● **What is required**: The only thing to send back is the number of lines below that hold the string "display".

** Material for this task follows **

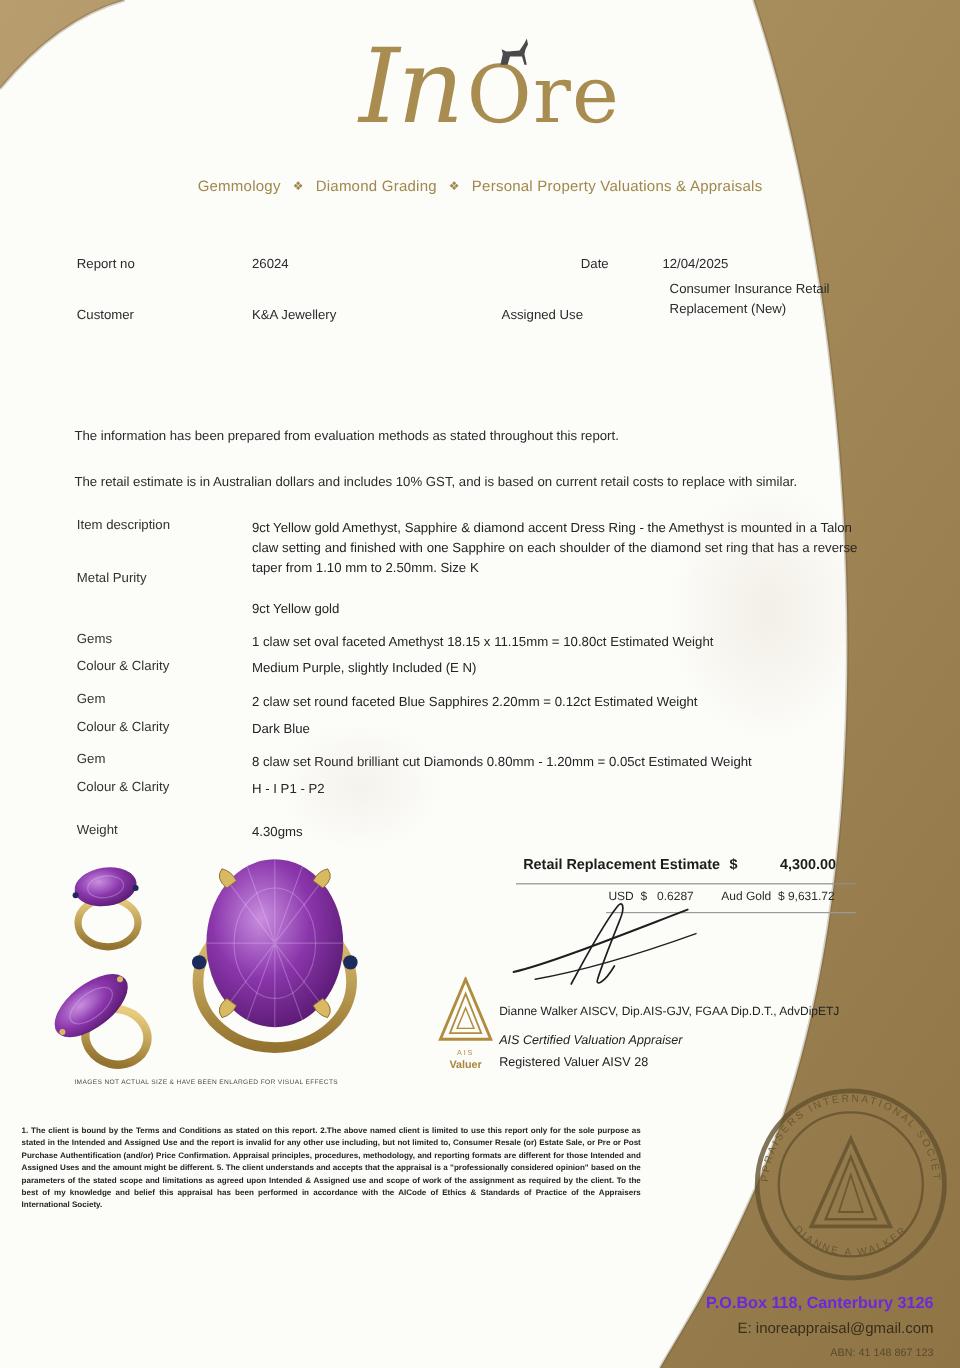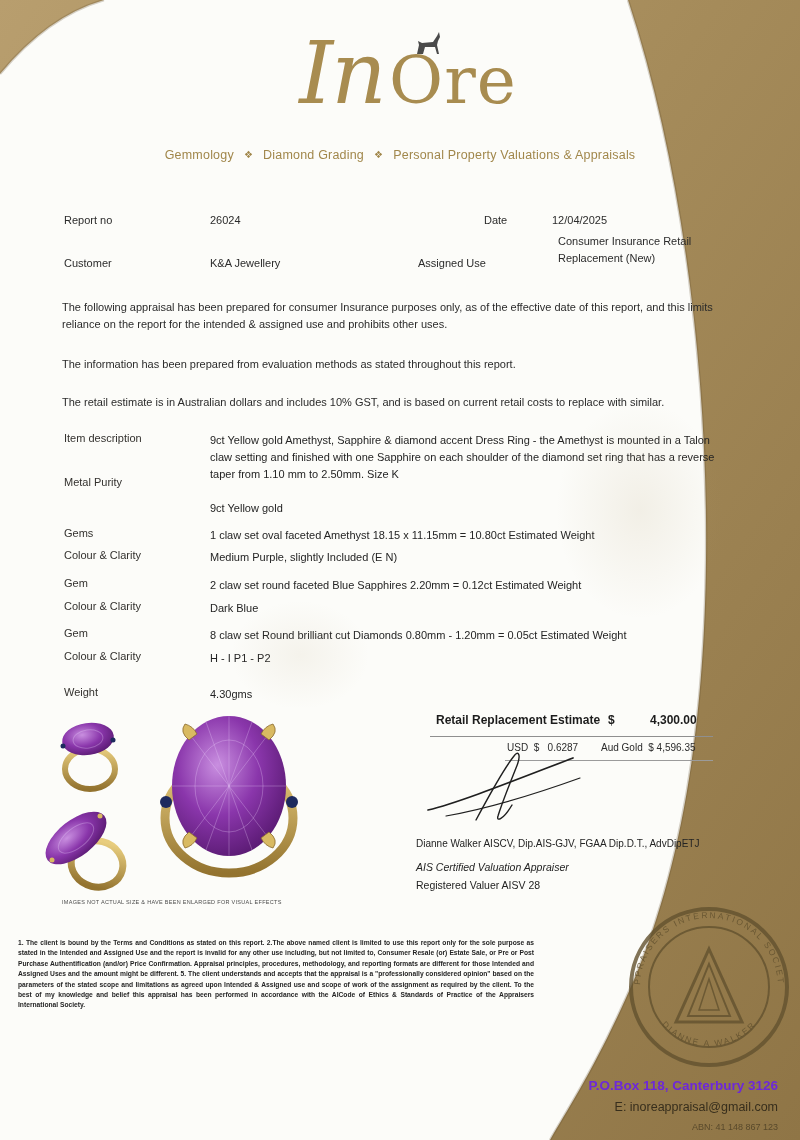--- a/index.html
+++ b/index.html
@@ -65,21 +65,20 @@
 
   <div class="abs t11" style="left:64px;top:212px;">Report no</div>
   <div class="abs t11" style="left:210px;top:212px;">26024</div>
   <div class="abs t11" style="left:484px;top:212px;">Date</div>
   <div class="abs t11" style="left:552px;top:212px;">12/04/2025</div>
   <div class="abs t11" style="left:538px;top:233px;width:188px;margin-left:20px;">Consumer Insurance Retail Replacement (New)</div>
   <div class="abs t11" style="left:64px;top:255px;">Customer</div>
   <div class="abs t11" style="left:210px;top:255px;">K&amp;A Jewellery</div>
   <div class="abs t11" style="left:418px;top:255px;">Assigned Use</div>
 
-  <p class="abs t11" style="left:62px;top:299px;width:662px;">The following appraisal has been prepared for consumer Insurance purposes only, as of the effective date of this report, and this limits reliance on the report for the intended &amp; assigned use and prohibits other uses.</p>
   <p class="abs t11" style="left:62px;top:356px;width:662px;">The information has been prepared from evaluation methods as stated throughout this report.</p>
   <p class="abs t11" style="left:62px;top:394px;width:662px;">The retail estimate is in Australian dollars and includes 10% GST, and is based on current retail costs  to replace with similar.</p>
 
   <div>
     <span class="dlabel" style="top:432px;">Item description</span>
     <span class="dvalue" style="top:432px;">9ct Yellow gold Amethyst, Sapphire &amp; diamond accent Dress Ring  -  the Amethyst is mounted in a Talon claw setting and finished with one Sapphire on each shoulder of the diamond set ring that has a reverse taper from 1.10 mm to 2.50mm.  Size K</span>
   </div>
   <div>
     <span class="dlabel" style="top:476px;">Metal Purity</span>
     <span class="dvalue" style="top:500px;">9ct Yellow gold</span>
@@ -111,31 +110,42 @@
   <div>
     <span class="dlabel" style="top:686px;">Weight</span>
     <span class="dvalue" style="top:686px;">4.30gms</span>
   </div>
 
   <div class="abs" style="left:436px;top:713px;font-size:12px;font-weight:bold;color:#1c1c1c;">Retail Replacement Estimate</div>
   <div class="abs" style="left:608px;top:713px;font-size:12px;font-weight:bold;color:#1c1c1c;">$</div>
   <div class="abs" style="left:650px;top:713px;font-size:12px;font-weight:600;color:#1c1c1c;">4,300.00</div>
   <div class="abs" style="left:430px;top:736px;width:283px;border-top:1px solid #8f8f8f;"></div>
   <div class="abs pre" style="left:507px;top:742px;font-size:10px;color:#2b2b2b;">USD  $   0.6287</div>
-  <div class="abs pre" style="left:601px;top:742px;font-size:10px;color:#2b2b2b;">Aud Gold  $ 4,596.35</div>
+  <div class="abs pre" style="left:601px;top:742px;font-size:10px;color:#2b2b2b;">Aud Gold  $ 9,631.72</div>
   <div class="abs" style="left:505px;top:760px;width:208px;border-top:1px solid #9b9b9b;"></div>
 
   <svg class="abs" style="left:418px;top:748px;" width="170" height="80" viewBox="0 0 170 80">
     <g stroke="#1f1f1f" fill="none" stroke-linecap="round">
       <path d="M10,62 C40,55 95,33 155,10" stroke-width="1.7"></path>
       <path d="M58,72 C74,42 88,18 96,8 C100,2 104,6 98,20 C90,40 84,55 80,68 C78,74 85,72 94,57" stroke-width="1.4"></path>
       <path d="M28,68 C62,62 112,48 162,30" stroke-width="1.2"></path>
     </g>
   </svg>
 
+  <div class="abs" style="left:360px;top:814px;width:56px;text-align:center;">
+    <svg style="margin:0 auto;" width="46" height="56" viewBox="0 0 46 56">
+      <g stroke="#b08d3e" fill="none">
+        <path d="M23,2 L44,52 L2,52 Z" stroke-width="2.4"></path>
+        <path d="M23,14 L36,47 L10,47 Z" stroke-width="1.5"></path>
+        <path d="M23,26 L30,43 L16,43 Z" stroke-width="1.2"></path>
+      </g>
+    </svg>
+    <div style="font-size:6px;color:#b08d3e;letter-spacing:1.5px;">AIS</div>
+    <div style="font-size:9px;color:#a8873c;font-weight:bold;margin-top:1px;">Valuer</div>
+  </div>
 
   <div class="abs" style="left:416px;top:838px;font-size:10px;color:#232323;">Dianne Walker AISCV, Dip.AIS-GJV, FGAA Dip.D.T., AdvDipETJ</div>
   <div class="abs" style="left:416px;top:861px;font-size:10.5px;font-style:italic;color:#232323;">AIS Certified Valuation Appraiser</div>
   <div class="abs" style="left:416px;top:879px;font-size:10.5px;color:#232323;">Registered Valuer AISV 28</div>
 
   <svg class="abs" style="left:38px;top:712px;" width="95" height="85" viewBox="0 0 95 85">
     <ellipse cx="52" cy="57" rx="25" ry="20" fill="none" stroke="url(#goldb)" stroke-width="6"></ellipse>
     <ellipse cx="50" cy="27" rx="26" ry="16" fill="url(#amy)" transform="rotate(-8 50 27)"></ellipse>
     <ellipse cx="50" cy="27" rx="15" ry="9" fill="none" stroke="rgba(240,215,255,0.3)" transform="rotate(-8 50 27)"></ellipse>
     <circle cx="25" cy="34" r="2.5" fill="#1d2a5e"></circle>

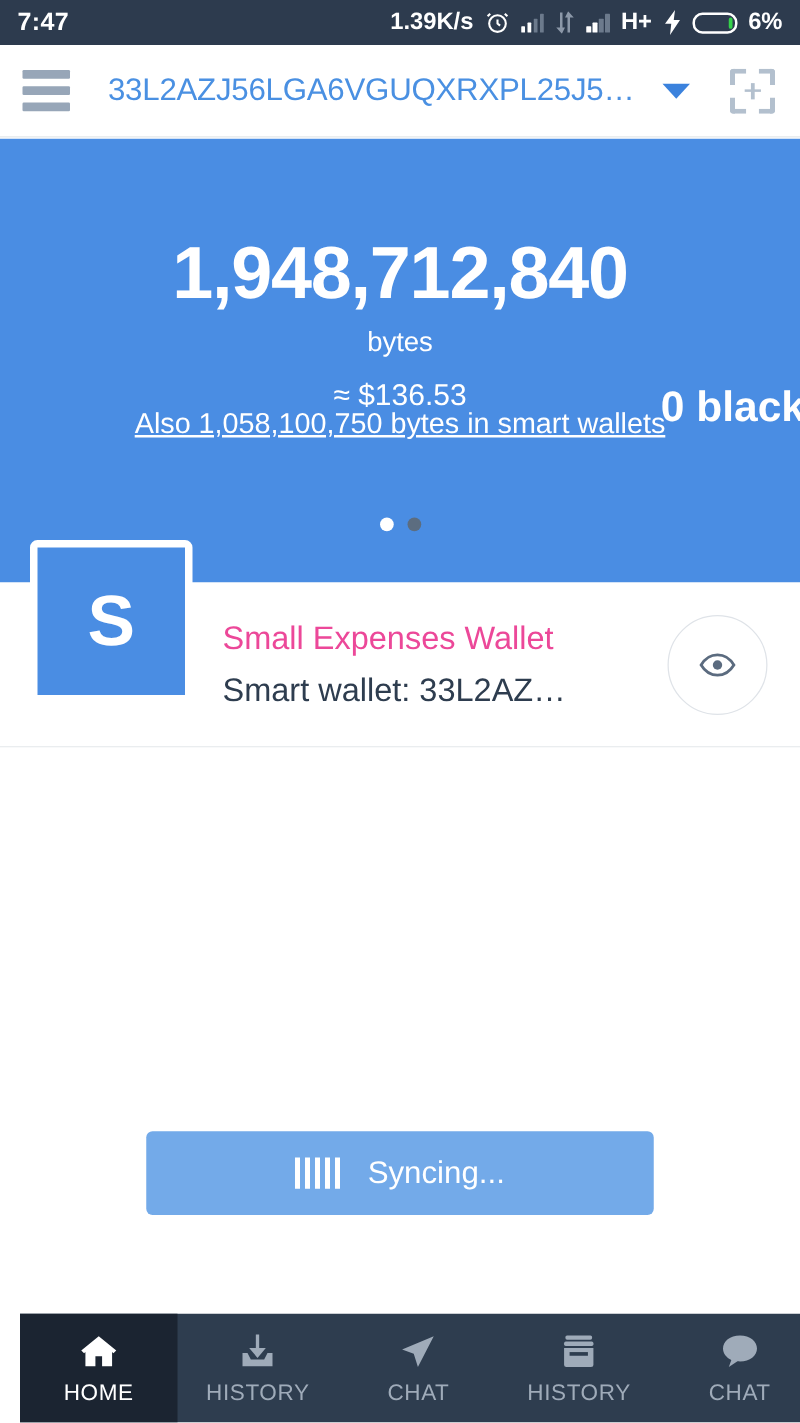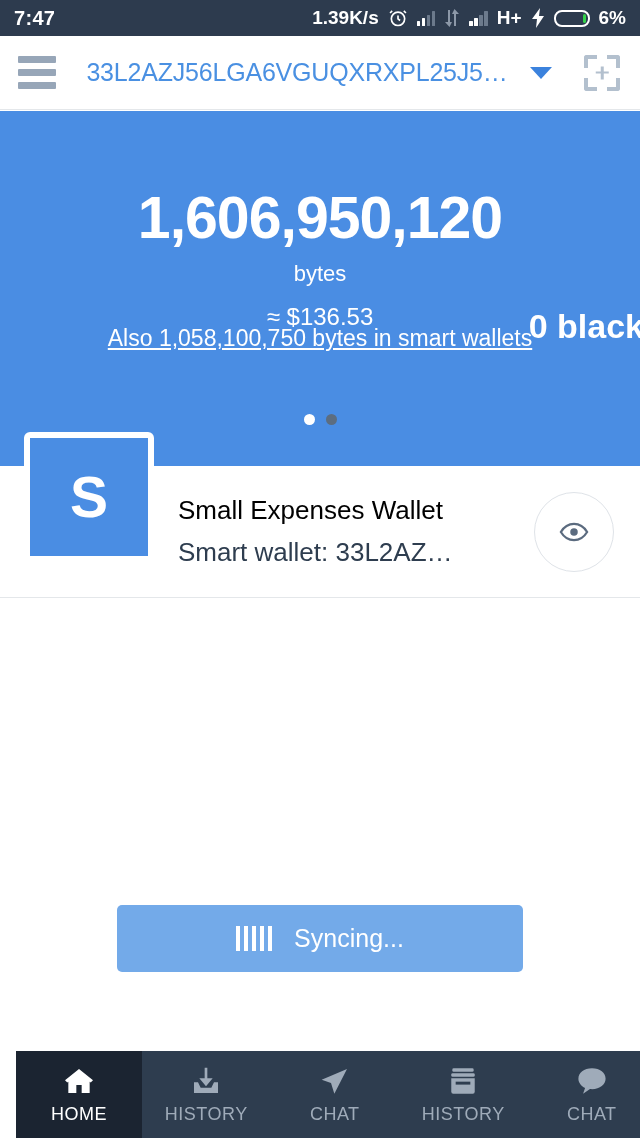--- a/index.html
+++ b/index.html
@@ -90,21 +90,21 @@
     display:flex; align-items:center;
   }
   .avatar {
     position:absolute; top:-34px; left:24px;
     width:130px; height:130px; background:#4a8de3;
     border:6px solid #ffffff; border-radius:6px;
     display:flex; align-items:center; justify-content:center;
     color:#ffffff; font-size:57px; font-weight:bold;
   }
   .card-text { margin-left:178px; display:flex; flex-direction:column; gap:11px; }
-  .card-title { font-size:26px; color:#000000; }
+  .card-title { font-size:26px; color:#ec4899; }
   .card-sub { font-size:26px; color:#2e3d4f; }
   .eye-btn {
     position:absolute; right:26px; top:26px;
     width:80px; height:80px; border-radius:50%;
     border:1px solid #dfe3e8; background:#ffffff;
     display:flex; align-items:center; justify-content:center; cursor:pointer;
   }
 
   
   .body-area { position:absolute; top:598px; left:0; width:640px; height:453px; background:#ffffff; }
@@ -194,21 +194,21 @@
         <div class="c tr"></div>
         <div class="c bl"></div>
         <div class="c br"></div>
       <div class="plus"></div>
     </div>
   </div>
 
   <div class="hero">
     <div class="hero-next">0 black</div>
     <div class="balance">
-      <div class="bal-main">1,606,950,120</div>
+      <div class="bal-main">1,948,712,840</div>
       <div class="bal-unit">bytes</div>
       <div class="bal-fiat">≈ $136.53</div>
     </div>
     <div class="bal-link">Also 1,058,100,750 bytes in smart wallets</div>
     <div class="dots">
       <div class="dot on"></div>
       <div class="dot"></div>
     </div>
   </div>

** End of Material for this task **

● **Solution for this exercise**: 4